Offshore blowing strong

Wind energy plays a cardinal role in the German renewable-energy mix. From the niche product of the 1990s it has evolved into a flagship of German mechanical engineering. Off our coasts more and more wind power units are feeding electricity into the grid.

Federal Minister for Economic Affairs and Energy Sigmar Gabriel visits the offshore windpark "Baltic 1"Sigmar Gabriel, Federal Minister for Economic Affairs and Energy © dpa

With a share of more than a third of electricity stemming from renewable sources, wind energy plays a cardinal role in the renewable-energy mix in Germany. Further to more and more new units on suitable onshore locations and the replacement of older, smaller units by modern, more powerful installations – this is called "repowering" – offshore wind power is also being expanded step by step. Most of the offshore projects in planning and under construction are located on the high seas off the German North Sea and Baltic coasts. Here experience is currently being gathered with projects in deep waters and at distances from the coastline that have never before been implemented in this form in Europe or anywhere else in the world.

Because wind speeds offshore are more constant and higher than on land, offshore units can generate much more output. By the end of December 2014, 258 wind power units in the German North Sea and Baltic Sea with a rated output totalling about one gigawatt were connected to the grid. The environmentally friendly electricity generated there is enough to supply more than a million households. In late November 2014, for example, the North Sea windfarm Meerwind Süd/Ost, situated to the north of the island of Heligoland, went on line with 80 wind power units – each with a rated output of 3.6 megawatts.

Infographic on growth of wind power at sea, December 2014© Chart: BMWi; Data: BWE/ VDMA Power system

Concrete expansion targets for more reliable planning

A prime target of the amended Renewable Energy Sources Act (EEG) that came into effect on 1 August 2014 is to steer the expansion of the renewables more intelligently. In view of the comparatively long lead times and high investments required for offshore windfarms, operators and investors need dependable terms of reference for their planning. Those intending to construct new installations can now choose between two assisted funding models: if they opt for what is called the accelerated model they get a higher price (19 cents per kilowatt-hour) for the electricity they feed into the grid for a shorter period of eight years. This makes for faster refinancing and reduces the investment risk. The EEG reform guarantees the availability of this instrument until the end of 2019. Under the alternative baseline model, by contrast, the guaranteed price is lower, at 15 cents per kilowatt-hour, but is paid for a longer term of 12 years.

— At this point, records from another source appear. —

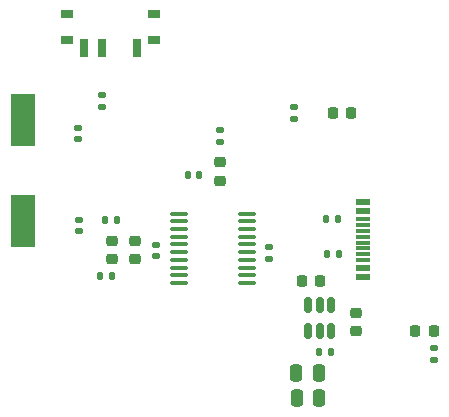
<source format=gbr>
%TF.GenerationSoftware,KiCad,Pcbnew,7.0.5*%
%TF.CreationDate,2023-06-10T20:49:47-07:00*%
%TF.ProjectId,st-breakout,73742d62-7265-4616-9b6f-75742e6b6963,rev?*%
%TF.SameCoordinates,Original*%
%TF.FileFunction,Paste,Top*%
%TF.FilePolarity,Positive*%
%FSLAX46Y46*%
G04 Gerber Fmt 4.6, Leading zero omitted, Abs format (unit mm)*
G04 Created by KiCad (PCBNEW 7.0.5) date 2023-06-10 20:49:47*
%MOMM*%
%LPD*%
G01*
G04 APERTURE LIST*
G04 Aperture macros list*
%AMRoundRect*
0 Rectangle with rounded corners*
0 $1 Rounding radius*
0 $2 $3 $4 $5 $6 $7 $8 $9 X,Y pos of 4 corners*
0 Add a 4 corners polygon primitive as box body*
4,1,4,$2,$3,$4,$5,$6,$7,$8,$9,$2,$3,0*
0 Add four circle primitives for the rounded corners*
1,1,$1+$1,$2,$3*
1,1,$1+$1,$4,$5*
1,1,$1+$1,$6,$7*
1,1,$1+$1,$8,$9*
0 Add four rect primitives between the rounded corners*
20,1,$1+$1,$2,$3,$4,$5,0*
20,1,$1+$1,$4,$5,$6,$7,0*
20,1,$1+$1,$6,$7,$8,$9,0*
20,1,$1+$1,$8,$9,$2,$3,0*%
G04 Aperture macros list end*
%ADD10R,1.000000X0.800000*%
%ADD11R,0.700000X1.500000*%
%ADD12R,1.150000X0.600000*%
%ADD13R,1.150000X0.300000*%
%ADD14RoundRect,0.135000X-0.135000X-0.185000X0.135000X-0.185000X0.135000X0.185000X-0.135000X0.185000X0*%
%ADD15RoundRect,0.225000X0.225000X0.250000X-0.225000X0.250000X-0.225000X-0.250000X0.225000X-0.250000X0*%
%ADD16RoundRect,0.140000X0.170000X-0.140000X0.170000X0.140000X-0.170000X0.140000X-0.170000X-0.140000X0*%
%ADD17RoundRect,0.218750X0.256250X-0.218750X0.256250X0.218750X-0.256250X0.218750X-0.256250X-0.218750X0*%
%ADD18R,2.000000X4.500000*%
%ADD19RoundRect,0.140000X-0.170000X0.140000X-0.170000X-0.140000X0.170000X-0.140000X0.170000X0.140000X0*%
%ADD20RoundRect,0.135000X0.185000X-0.135000X0.185000X0.135000X-0.185000X0.135000X-0.185000X-0.135000X0*%
%ADD21RoundRect,0.140000X-0.140000X-0.170000X0.140000X-0.170000X0.140000X0.170000X-0.140000X0.170000X0*%
%ADD22RoundRect,0.140000X0.140000X0.170000X-0.140000X0.170000X-0.140000X-0.170000X0.140000X-0.170000X0*%
%ADD23RoundRect,0.218750X0.218750X0.256250X-0.218750X0.256250X-0.218750X-0.256250X0.218750X-0.256250X0*%
%ADD24RoundRect,0.225000X-0.250000X0.225000X-0.250000X-0.225000X0.250000X-0.225000X0.250000X0.225000X0*%
%ADD25RoundRect,0.135000X0.135000X0.185000X-0.135000X0.185000X-0.135000X-0.185000X0.135000X-0.185000X0*%
%ADD26RoundRect,0.250000X0.250000X0.475000X-0.250000X0.475000X-0.250000X-0.475000X0.250000X-0.475000X0*%
%ADD27RoundRect,0.100000X-0.637500X-0.100000X0.637500X-0.100000X0.637500X0.100000X-0.637500X0.100000X0*%
%ADD28RoundRect,0.150000X-0.150000X0.512500X-0.150000X-0.512500X0.150000X-0.512500X0.150000X0.512500X0*%
%ADD29RoundRect,0.218750X-0.256250X0.218750X-0.256250X-0.218750X0.256250X-0.218750X0.256250X0.218750X0*%
%ADD30RoundRect,0.135000X-0.185000X0.135000X-0.185000X-0.135000X0.185000X-0.135000X0.185000X0.135000X0*%
%ADD31RoundRect,0.225000X-0.225000X-0.250000X0.225000X-0.250000X0.225000X0.250000X-0.225000X0.250000X0*%
G04 APERTURE END LIST*
D10*
%TO.C,SW1*%
X131400000Y-77610000D03*
X131400000Y-75400000D03*
X124100000Y-77610000D03*
X124100000Y-75400000D03*
D11*
X130000000Y-78260000D03*
X127000000Y-78260000D03*
X125500000Y-78260000D03*
%TD*%
D12*
%TO.C,J5*%
X149145000Y-97700000D03*
X149145000Y-91300000D03*
X149145000Y-96900000D03*
X149145000Y-92100000D03*
D13*
X149145000Y-94250000D03*
X149145000Y-94750000D03*
X149145000Y-93750000D03*
X149145000Y-93250000D03*
X149145000Y-92750000D03*
X149145000Y-95250000D03*
X149145000Y-95750000D03*
X149145000Y-96250000D03*
%TD*%
D14*
%TO.C,R5*%
X146055000Y-95750000D03*
X147075000Y-95750000D03*
%TD*%
D15*
%TO.C,C2*%
X145525000Y-98025000D03*
X143975000Y-98025000D03*
%TD*%
D16*
%TO.C,C11*%
X125000000Y-86000000D03*
X125000000Y-85040000D03*
%TD*%
D17*
%TO.C,L1*%
X148500000Y-102250000D03*
X148500000Y-100675000D03*
%TD*%
D18*
%TO.C,Y1*%
X120300000Y-84400000D03*
X120300000Y-92900000D03*
%TD*%
D19*
%TO.C,C12*%
X125100000Y-92800000D03*
X125100000Y-93760000D03*
%TD*%
D20*
%TO.C,R4*%
X143250000Y-84320000D03*
X143250000Y-83300000D03*
%TD*%
%TO.C,R3*%
X127000000Y-83300000D03*
X127000000Y-82280000D03*
%TD*%
D21*
%TO.C,C7*%
X145440000Y-104000000D03*
X146400000Y-104000000D03*
%TD*%
D22*
%TO.C,C9*%
X127860000Y-97600000D03*
X126900000Y-97600000D03*
%TD*%
D23*
%TO.C,D2*%
X155100000Y-102250000D03*
X153525000Y-102250000D03*
%TD*%
D24*
%TO.C,C5*%
X129800000Y-94600000D03*
X129800000Y-96150000D03*
%TD*%
D25*
%TO.C,R7*%
X128300000Y-92800000D03*
X127280000Y-92800000D03*
%TD*%
D26*
%TO.C,C8*%
X145375000Y-105800000D03*
X143475000Y-105800000D03*
%TD*%
D27*
%TO.C,U2*%
X133575000Y-92310000D03*
X133575000Y-92960000D03*
X133575000Y-93610000D03*
X133575000Y-94260000D03*
X133575000Y-94910000D03*
X133575000Y-95560000D03*
X133575000Y-96210000D03*
X133575000Y-96860000D03*
X133575000Y-97510000D03*
X133575000Y-98160000D03*
X139300000Y-98160000D03*
X139300000Y-97510000D03*
X139300000Y-96860000D03*
X139300000Y-96210000D03*
X139300000Y-95560000D03*
X139300000Y-94910000D03*
X139300000Y-94260000D03*
X139300000Y-93610000D03*
X139300000Y-92960000D03*
X139300000Y-92310000D03*
%TD*%
D20*
%TO.C,R1*%
X137000000Y-86250000D03*
X137000000Y-85230000D03*
%TD*%
D28*
%TO.C,U1*%
X146400000Y-100000000D03*
X145450000Y-100000000D03*
X144500000Y-100000000D03*
X144500000Y-102275000D03*
X145450000Y-102275000D03*
X146400000Y-102275000D03*
%TD*%
D29*
%TO.C,FB1*%
X127879500Y-94600000D03*
X127879500Y-96175000D03*
%TD*%
D30*
%TO.C,R2*%
X155100000Y-103650000D03*
X155100000Y-104670000D03*
%TD*%
D19*
%TO.C,C4*%
X141150000Y-95150000D03*
X141150000Y-96110000D03*
%TD*%
D31*
%TO.C,C3*%
X146550000Y-83800000D03*
X148100000Y-83800000D03*
%TD*%
D22*
%TO.C,C1*%
X135250000Y-89060000D03*
X134290000Y-89060000D03*
%TD*%
D14*
%TO.C,R6*%
X146030000Y-92725000D03*
X147050000Y-92725000D03*
%TD*%
D29*
%TO.C,D1*%
X137000000Y-87925000D03*
X137000000Y-89500000D03*
%TD*%
D19*
%TO.C,C6*%
X131629500Y-94946000D03*
X131629500Y-95906000D03*
%TD*%
D26*
%TO.C,C10*%
X143500000Y-107950000D03*
X145400000Y-107950000D03*
%TD*%
M02*

</source>
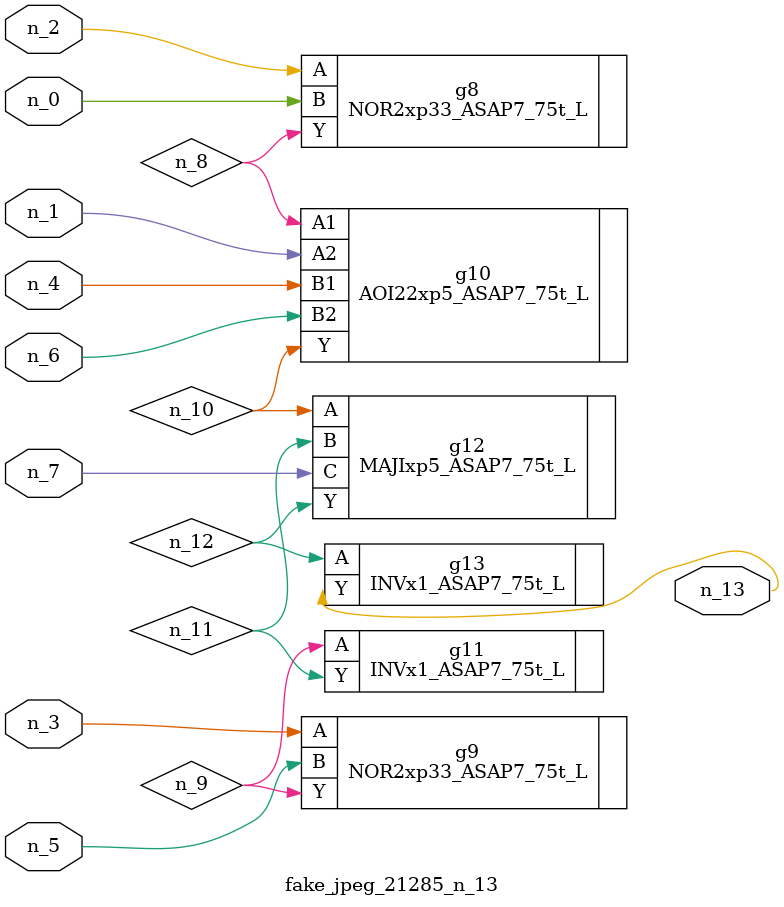
<source format=v>
module fake_jpeg_21285_n_13 (n_3, n_2, n_1, n_0, n_4, n_6, n_5, n_7, n_13);

input n_3;
input n_2;
input n_1;
input n_0;
input n_4;
input n_6;
input n_5;
input n_7;

output n_13;

wire n_11;
wire n_10;
wire n_12;
wire n_8;
wire n_9;

NOR2xp33_ASAP7_75t_L g8 ( 
.A(n_2),
.B(n_0),
.Y(n_8)
);

NOR2xp33_ASAP7_75t_L g9 ( 
.A(n_3),
.B(n_5),
.Y(n_9)
);

AOI22xp5_ASAP7_75t_L g10 ( 
.A1(n_8),
.A2(n_1),
.B1(n_4),
.B2(n_6),
.Y(n_10)
);

MAJIxp5_ASAP7_75t_L g12 ( 
.A(n_10),
.B(n_11),
.C(n_7),
.Y(n_12)
);

INVx1_ASAP7_75t_L g11 ( 
.A(n_9),
.Y(n_11)
);

INVx1_ASAP7_75t_L g13 ( 
.A(n_12),
.Y(n_13)
);


endmodule
</source>
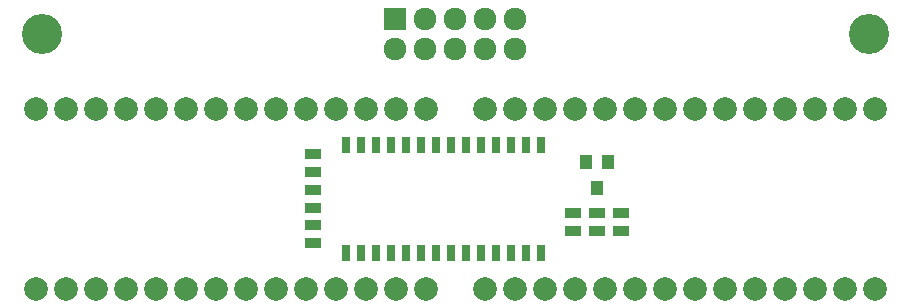
<source format=gbs>
%FSLAX34Y34*%
G04 Gerber Fmt 3.4, Leading zero omitted, Abs format*
G04 (created by PCBNEW (2014-04-07 BZR 4791)-product) date ons  9 apr 2014 20:42:48*
%MOIN*%
G01*
G70*
G90*
G04 APERTURE LIST*
%ADD10C,0.005906*%
%ADD11R,0.052874X0.032874*%
%ADD12R,0.075874X0.075874*%
%ADD13O,0.075874X0.075874*%
%ADD14C,0.133874*%
%ADD15R,0.027874X0.057874*%
%ADD16C,0.078740*%
%ADD17R,0.039374X0.047274*%
G04 APERTURE END LIST*
G54D10*
G54D11*
X50000Y-40063D03*
X50000Y-39463D03*
G54D12*
X52724Y-34933D03*
G54D13*
X52724Y-35933D03*
X53724Y-34933D03*
X53724Y-35933D03*
X54724Y-34933D03*
X54724Y-35933D03*
X55724Y-34933D03*
X55724Y-35933D03*
X56724Y-34933D03*
X56724Y-35933D03*
G54D14*
X68503Y-35433D03*
X40944Y-35433D03*
G54D11*
X50000Y-41244D03*
X50000Y-40644D03*
X50000Y-41825D03*
X50000Y-42425D03*
X58661Y-42032D03*
X58661Y-41432D03*
X59448Y-42032D03*
X59448Y-41432D03*
X60236Y-42032D03*
X60236Y-41432D03*
G54D15*
X51080Y-39144D03*
X51580Y-39144D03*
X52080Y-39144D03*
X52580Y-39144D03*
X53080Y-39144D03*
X53580Y-39144D03*
X54080Y-39144D03*
X54580Y-39144D03*
X55080Y-39144D03*
X55580Y-39144D03*
X56080Y-39144D03*
X56580Y-39144D03*
X57080Y-39144D03*
X57580Y-39144D03*
X57580Y-42744D03*
X57080Y-42744D03*
X56580Y-42744D03*
X56080Y-42744D03*
X55580Y-42744D03*
X55080Y-42744D03*
X54580Y-42744D03*
X54080Y-42744D03*
X53580Y-42744D03*
X53080Y-42744D03*
X52580Y-42744D03*
X52080Y-42744D03*
X51580Y-42744D03*
X51080Y-42744D03*
G54D16*
X55716Y-43944D03*
X56716Y-43944D03*
X57716Y-43944D03*
X58716Y-43944D03*
X59716Y-43944D03*
X60716Y-43944D03*
X61716Y-43944D03*
X62716Y-43944D03*
X63716Y-43944D03*
X64716Y-43944D03*
X65716Y-43944D03*
X66716Y-43944D03*
X67716Y-43944D03*
X68716Y-43944D03*
X68716Y-37944D03*
X67716Y-37944D03*
X66716Y-37944D03*
X65716Y-37944D03*
X64716Y-37944D03*
X63716Y-37944D03*
X62716Y-37944D03*
X61716Y-37944D03*
X60716Y-37944D03*
X59716Y-37944D03*
X58716Y-37944D03*
X57716Y-37944D03*
X56716Y-37944D03*
X55716Y-37944D03*
G54D17*
X59448Y-40590D03*
X59823Y-39724D03*
X59073Y-39724D03*
G54D16*
X40755Y-43944D03*
X41755Y-43944D03*
X42755Y-43944D03*
X43755Y-43944D03*
X44755Y-43944D03*
X45755Y-43944D03*
X46755Y-43944D03*
X47755Y-43944D03*
X48755Y-43944D03*
X49755Y-43944D03*
X50755Y-43944D03*
X51755Y-43944D03*
X52755Y-43944D03*
X53755Y-43944D03*
X53755Y-37944D03*
X52755Y-37944D03*
X51755Y-37944D03*
X50755Y-37944D03*
X49755Y-37944D03*
X48755Y-37944D03*
X47755Y-37944D03*
X46755Y-37944D03*
X45755Y-37944D03*
X44755Y-37944D03*
X43755Y-37944D03*
X42755Y-37944D03*
X41755Y-37944D03*
X40755Y-37944D03*
M02*

</source>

At the same time, steering the amount of offshore wind power generated provides security for investment: the expansion target of 6,500 megawatts of installed capacity by 2020 ensures that the projects already in planning can be implemented as intended. Under the terms of the new ceiling on expansion, fixed at 15,000 megawatts by 2030, on average two new offshore windfarms per year can be installed as of 2020.

Federal Network Agency assigns line and connection capacities

Being able to connect the offshore windfarms to the grid on schedule is a major factor in creating certainty for long-term planning of projects and investment. Since 2013, the ongoing upgrading of the offshore grid connections has been based on an offshore grid development plan (O-NEP) to be drawn up by the German transmission grid operators and submitted to the Federal Network Agency (BNA) every year. This plan identifies the need for transmission capacities and co-ordinates the expansion of grid capacities at sea and on land. Following the amendments to the Energy Industry Act (EnWG) which came into effect on 1 August 2014, the German regulatory authority, the Federal Network Agency, is also responsible for assigning free power line and connection capacities in the North Sea and the Baltic to offshore windfarms. To this end it has published preliminary rules for an objective, transparent and non-discriminatory assignment procedure. Specifically, it has defined the prerequisites an applicant has to fulfil to be allowed to request these connection capacities and the procedure for auctioning the available connections if too many applications are received. By the end of February 2015, capacities totalling about 7,500 MW had been assigned to windfarms.